Under the Georgia Recreational Property Act, however, landowners who open their property for free recreational use by the public owe no duty to keep the premises safe or to give any warning about dangerous conditions on the premises. Under the “RPA,” a landowner who opens property to the public for free recreational use does not extend any assurance that the premises are safe for any purpose. Further, people who enter the property for free recreational use do not become “invitees” or “licensees” of the landowner. The RPA applies to both private and public landowners. So, the state and federal governments are generally protected by the RPA from claims arising on government land that is made available to the public for free recreational use.
One important exception to the applicability of the RPA has come to be known as the “charge exception.” Under the charge exception, a landowner who charges a price or fee to people entering the premises for recreational use is not entitled to the protections of the RPA. So, if a landowner charges an admission fee to those who enter and use the property, the landowner cannot benefit from the insulation from liability created by the RPA.
But, what about the parking fees that we must pay at the entrances into some state and national parks? Courts have consistently ruled that these fees are not “admission fees,” but rather fees collected for the privilege of driving and parking a vehicle on the property. So, collecting a parking fee at the gate does not prevent landowners, including the state and federal governments, from shielding themselves from liability under the RPA. In addition, many courts have held that fees charged for the use of certain facilities or amenities, such as campgrounds or boat launches, are not admission fees and, therefore, do not remove the protections of the RPA.

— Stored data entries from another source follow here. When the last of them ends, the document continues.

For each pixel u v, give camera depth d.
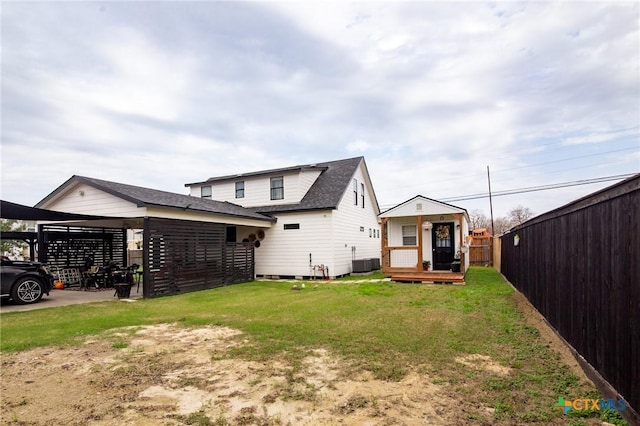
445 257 14.07
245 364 3.97
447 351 4.33
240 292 10.36
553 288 5.09
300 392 3.18
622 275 2.70
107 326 5.98
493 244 18.95
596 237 3.31
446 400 2.98
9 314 7.16
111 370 3.85
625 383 2.62
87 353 4.49
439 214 12.95
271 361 4.06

In spite of the broad protections afforded to recreational property owners under the RPA, there are still circumstances under which these landowners may be held liable for injuries that occur on their properties. If you have been injured on recreational property, you should contact experienced legal counsel to evaluate the specific facts and circumstances surrounding your injuries. You very well may have a valid claim. But, in any event, use caution and care at all times on recreational property, and do not presume that the owner of the property has made the premises safe or provided adequate warning of hazardous conditions.